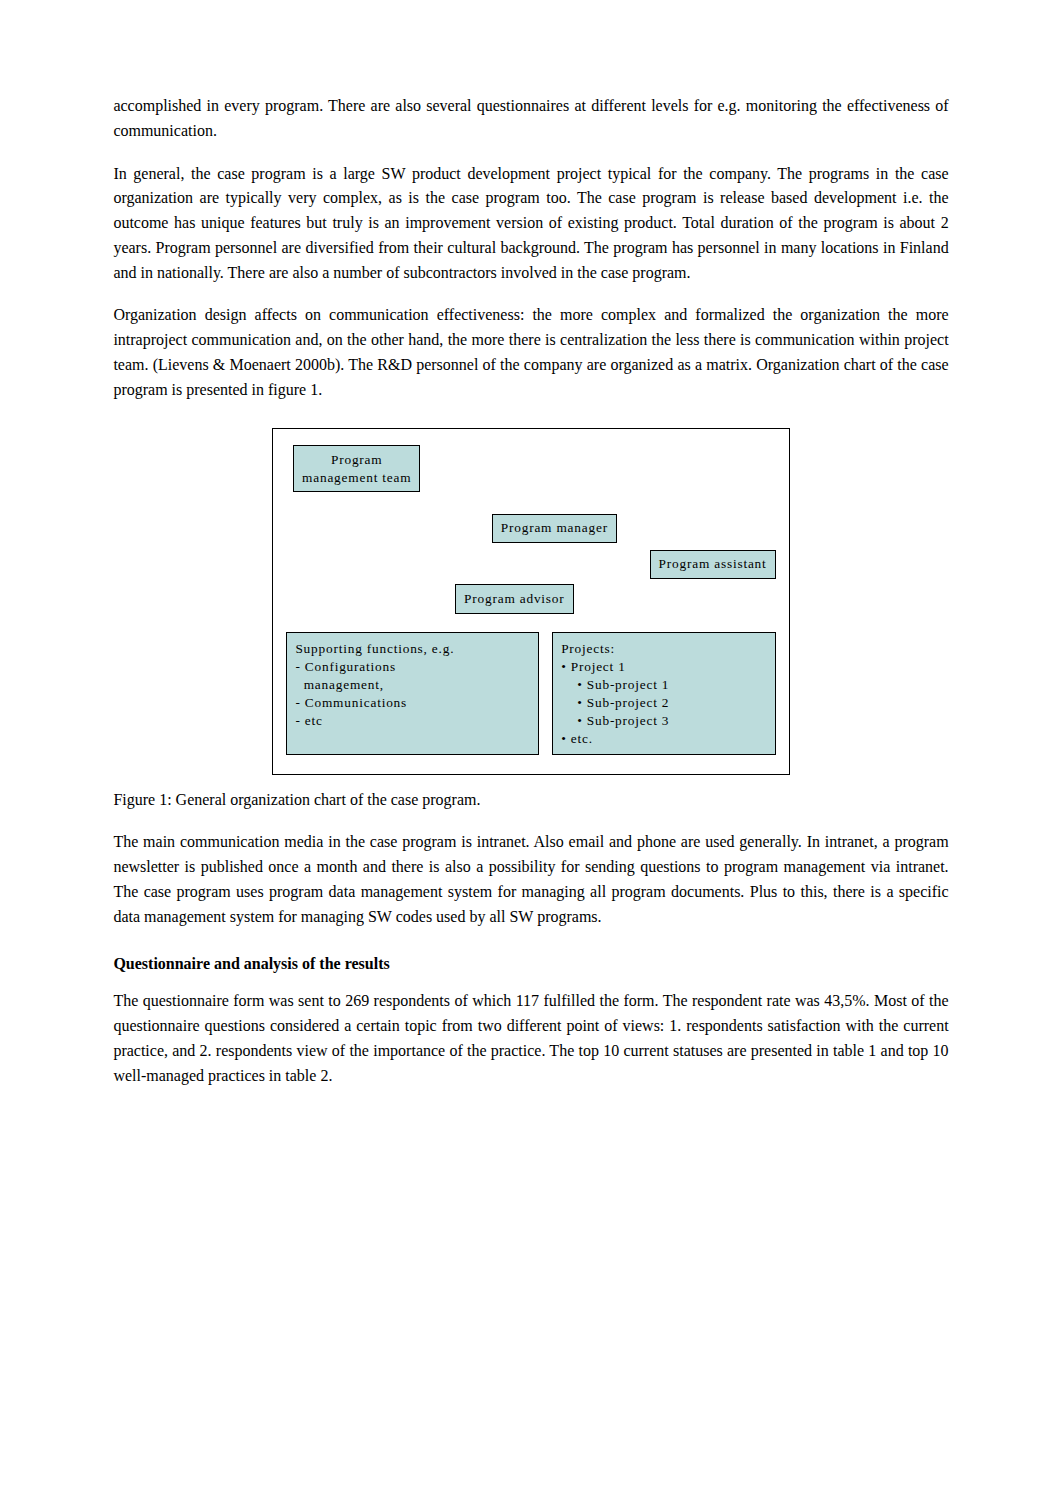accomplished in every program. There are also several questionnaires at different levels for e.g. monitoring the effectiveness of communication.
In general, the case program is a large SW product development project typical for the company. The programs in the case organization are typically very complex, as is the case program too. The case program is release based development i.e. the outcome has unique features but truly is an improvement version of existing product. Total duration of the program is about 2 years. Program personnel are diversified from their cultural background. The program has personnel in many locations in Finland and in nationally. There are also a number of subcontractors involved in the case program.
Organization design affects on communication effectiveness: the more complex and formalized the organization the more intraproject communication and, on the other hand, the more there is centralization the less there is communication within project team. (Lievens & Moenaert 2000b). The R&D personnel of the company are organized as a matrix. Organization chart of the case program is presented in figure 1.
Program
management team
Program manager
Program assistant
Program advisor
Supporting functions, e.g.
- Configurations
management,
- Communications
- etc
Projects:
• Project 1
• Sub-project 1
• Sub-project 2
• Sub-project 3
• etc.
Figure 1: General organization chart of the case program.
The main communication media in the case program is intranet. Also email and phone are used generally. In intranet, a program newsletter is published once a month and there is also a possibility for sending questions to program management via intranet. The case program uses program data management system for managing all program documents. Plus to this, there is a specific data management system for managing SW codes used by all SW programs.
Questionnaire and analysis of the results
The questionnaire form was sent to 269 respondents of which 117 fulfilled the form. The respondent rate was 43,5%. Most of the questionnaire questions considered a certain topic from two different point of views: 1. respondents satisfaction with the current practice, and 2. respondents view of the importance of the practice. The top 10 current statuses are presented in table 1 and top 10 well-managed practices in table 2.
...
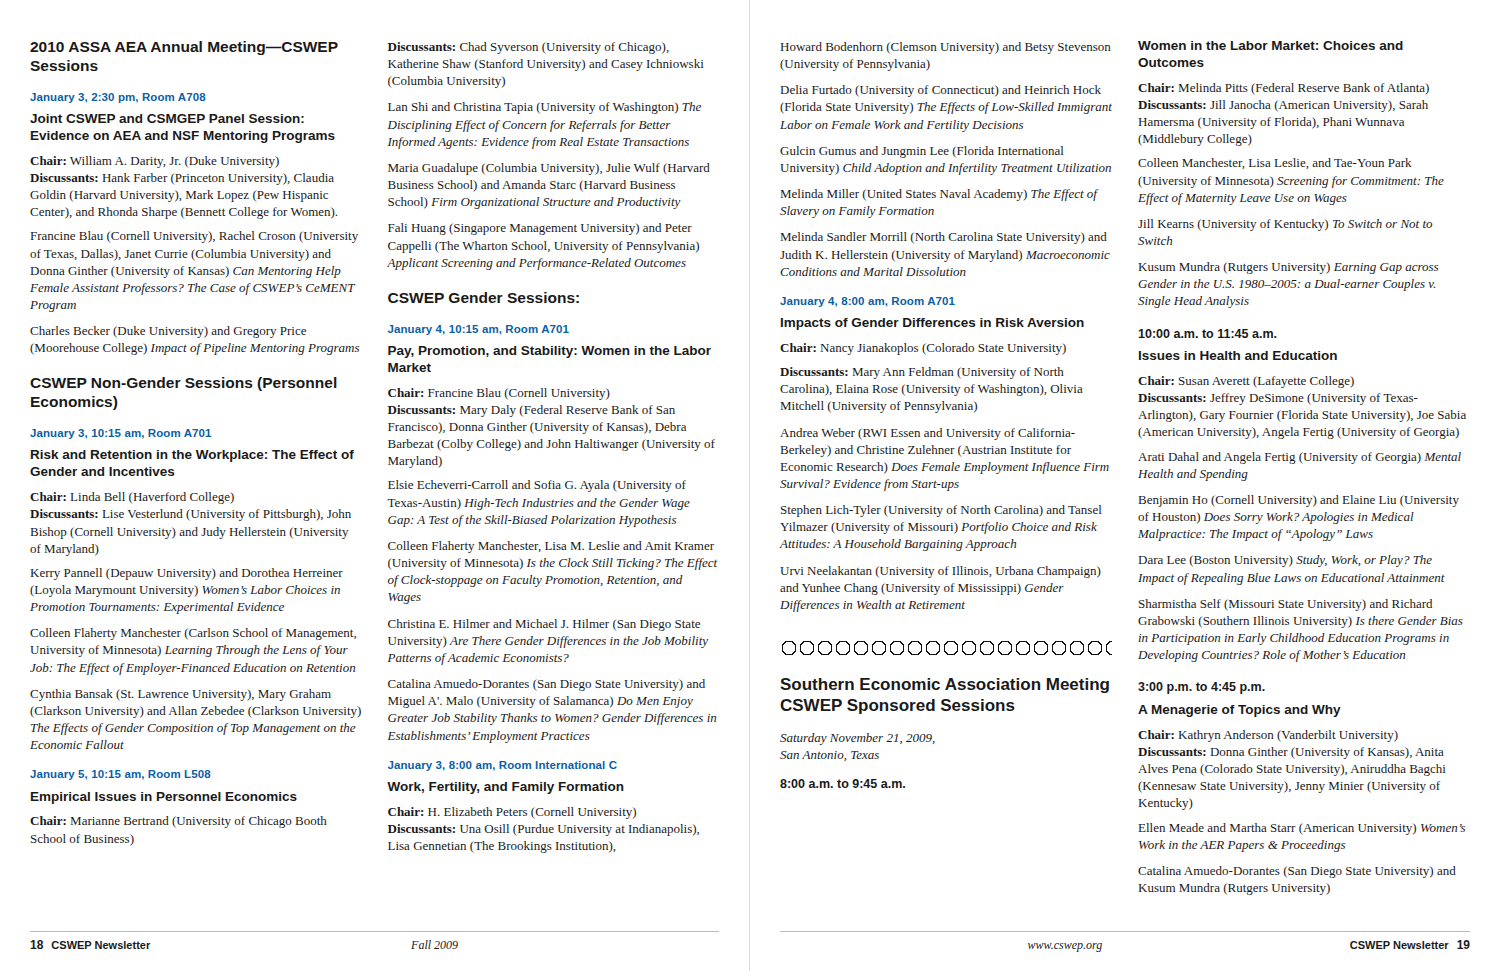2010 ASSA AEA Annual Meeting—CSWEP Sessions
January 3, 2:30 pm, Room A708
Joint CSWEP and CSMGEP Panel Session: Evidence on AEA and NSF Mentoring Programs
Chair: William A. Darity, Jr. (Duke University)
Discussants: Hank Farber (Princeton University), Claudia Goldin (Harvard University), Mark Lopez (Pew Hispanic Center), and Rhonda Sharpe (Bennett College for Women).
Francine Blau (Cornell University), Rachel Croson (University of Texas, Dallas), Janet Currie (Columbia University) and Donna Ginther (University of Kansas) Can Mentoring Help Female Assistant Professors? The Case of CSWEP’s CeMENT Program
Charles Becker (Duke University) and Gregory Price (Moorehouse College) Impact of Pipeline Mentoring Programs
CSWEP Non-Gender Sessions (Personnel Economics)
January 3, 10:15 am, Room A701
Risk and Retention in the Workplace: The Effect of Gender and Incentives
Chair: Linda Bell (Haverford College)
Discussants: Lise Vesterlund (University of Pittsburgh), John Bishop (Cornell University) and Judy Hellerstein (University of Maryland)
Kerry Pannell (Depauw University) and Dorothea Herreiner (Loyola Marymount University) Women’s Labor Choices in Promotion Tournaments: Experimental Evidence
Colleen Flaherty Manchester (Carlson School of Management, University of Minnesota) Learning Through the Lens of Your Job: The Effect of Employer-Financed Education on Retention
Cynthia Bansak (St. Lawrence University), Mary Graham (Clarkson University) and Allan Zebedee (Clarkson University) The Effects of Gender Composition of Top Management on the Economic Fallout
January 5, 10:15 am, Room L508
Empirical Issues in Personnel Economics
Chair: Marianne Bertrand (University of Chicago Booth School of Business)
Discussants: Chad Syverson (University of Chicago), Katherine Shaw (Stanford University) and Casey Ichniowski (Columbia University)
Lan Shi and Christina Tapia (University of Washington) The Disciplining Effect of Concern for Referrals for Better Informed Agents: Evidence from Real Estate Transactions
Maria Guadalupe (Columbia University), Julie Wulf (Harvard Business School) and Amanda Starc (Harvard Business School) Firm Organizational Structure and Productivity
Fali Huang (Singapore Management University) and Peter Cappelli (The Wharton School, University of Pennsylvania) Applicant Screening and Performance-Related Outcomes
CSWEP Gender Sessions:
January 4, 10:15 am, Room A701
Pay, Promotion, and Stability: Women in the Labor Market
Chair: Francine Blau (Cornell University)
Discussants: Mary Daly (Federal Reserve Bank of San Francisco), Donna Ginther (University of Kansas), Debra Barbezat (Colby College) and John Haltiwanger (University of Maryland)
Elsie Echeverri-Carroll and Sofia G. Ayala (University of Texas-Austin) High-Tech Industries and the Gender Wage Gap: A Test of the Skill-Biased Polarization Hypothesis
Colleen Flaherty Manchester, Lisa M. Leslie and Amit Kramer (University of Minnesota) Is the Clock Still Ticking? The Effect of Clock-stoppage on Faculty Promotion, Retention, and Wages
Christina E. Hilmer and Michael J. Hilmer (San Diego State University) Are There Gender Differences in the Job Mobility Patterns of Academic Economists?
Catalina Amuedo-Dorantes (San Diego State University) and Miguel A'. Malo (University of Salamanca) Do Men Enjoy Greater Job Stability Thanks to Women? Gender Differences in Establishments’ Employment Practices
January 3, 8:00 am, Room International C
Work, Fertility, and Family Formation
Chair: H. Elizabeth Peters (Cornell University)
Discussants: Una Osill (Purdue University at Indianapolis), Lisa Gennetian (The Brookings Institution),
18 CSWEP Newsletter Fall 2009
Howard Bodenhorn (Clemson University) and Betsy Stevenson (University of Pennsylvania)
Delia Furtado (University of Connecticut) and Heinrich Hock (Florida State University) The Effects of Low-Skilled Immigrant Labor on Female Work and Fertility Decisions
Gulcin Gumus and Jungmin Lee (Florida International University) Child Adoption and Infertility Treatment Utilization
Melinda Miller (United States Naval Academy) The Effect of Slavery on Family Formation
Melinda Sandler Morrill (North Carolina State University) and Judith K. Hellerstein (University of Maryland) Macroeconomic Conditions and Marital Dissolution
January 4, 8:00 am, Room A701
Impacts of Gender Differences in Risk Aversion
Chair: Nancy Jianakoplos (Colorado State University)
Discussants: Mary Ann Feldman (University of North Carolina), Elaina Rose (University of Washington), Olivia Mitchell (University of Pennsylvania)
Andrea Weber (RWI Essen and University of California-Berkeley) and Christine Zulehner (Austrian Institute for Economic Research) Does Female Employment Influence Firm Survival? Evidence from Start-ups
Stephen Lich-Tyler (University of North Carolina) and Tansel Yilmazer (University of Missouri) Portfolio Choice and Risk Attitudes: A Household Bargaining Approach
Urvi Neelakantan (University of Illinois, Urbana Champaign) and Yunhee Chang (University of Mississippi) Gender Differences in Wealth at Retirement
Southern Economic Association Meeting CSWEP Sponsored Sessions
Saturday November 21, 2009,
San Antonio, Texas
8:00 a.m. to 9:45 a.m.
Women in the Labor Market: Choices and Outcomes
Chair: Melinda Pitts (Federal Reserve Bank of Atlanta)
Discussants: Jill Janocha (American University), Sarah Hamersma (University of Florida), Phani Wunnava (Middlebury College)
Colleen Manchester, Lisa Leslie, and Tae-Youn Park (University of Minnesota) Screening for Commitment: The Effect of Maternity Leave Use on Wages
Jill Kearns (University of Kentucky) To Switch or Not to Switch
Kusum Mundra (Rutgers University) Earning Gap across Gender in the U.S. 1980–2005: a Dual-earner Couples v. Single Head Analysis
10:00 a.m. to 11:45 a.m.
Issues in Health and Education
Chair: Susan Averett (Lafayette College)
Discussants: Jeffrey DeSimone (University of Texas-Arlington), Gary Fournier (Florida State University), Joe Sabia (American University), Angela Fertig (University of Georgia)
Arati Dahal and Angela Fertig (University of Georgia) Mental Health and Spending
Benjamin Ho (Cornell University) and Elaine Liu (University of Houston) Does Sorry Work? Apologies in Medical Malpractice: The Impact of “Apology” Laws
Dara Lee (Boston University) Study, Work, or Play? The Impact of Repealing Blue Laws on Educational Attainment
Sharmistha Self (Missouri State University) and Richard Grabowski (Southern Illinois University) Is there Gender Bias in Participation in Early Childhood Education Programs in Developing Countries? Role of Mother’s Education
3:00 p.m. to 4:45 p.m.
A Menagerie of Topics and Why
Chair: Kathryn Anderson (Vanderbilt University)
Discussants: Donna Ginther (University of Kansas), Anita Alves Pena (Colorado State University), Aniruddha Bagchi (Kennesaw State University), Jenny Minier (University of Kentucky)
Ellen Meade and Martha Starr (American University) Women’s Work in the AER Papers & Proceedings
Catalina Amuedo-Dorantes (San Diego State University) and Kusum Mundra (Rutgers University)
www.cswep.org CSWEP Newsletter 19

• _DESCRIPTION OF THE TASK_: Exact duplication is required for the lines above, from the line that contains "Program advisor" to the line that contains "The main communication", inclusive; omit all others.

• _TASK ANSWER_:
Program advisor
Supporting functions, e.g.
- Configurations
management,
- Communications
- etc
Projects:
• Project 1
• Sub-project 1
• Sub-project 2
• Sub-project 3
• etc.
Figure 1: General organization chart of the case program.
The main communication media in the case program is intranet. Also email and phone are used generally. In intranet, a program newsletter is published once a month and there is also a possibility for sending questions to program management via intranet. The case program uses program data management system for managing all program documents. Plus to this, there is a specific data management system for managing SW codes used by all SW programs.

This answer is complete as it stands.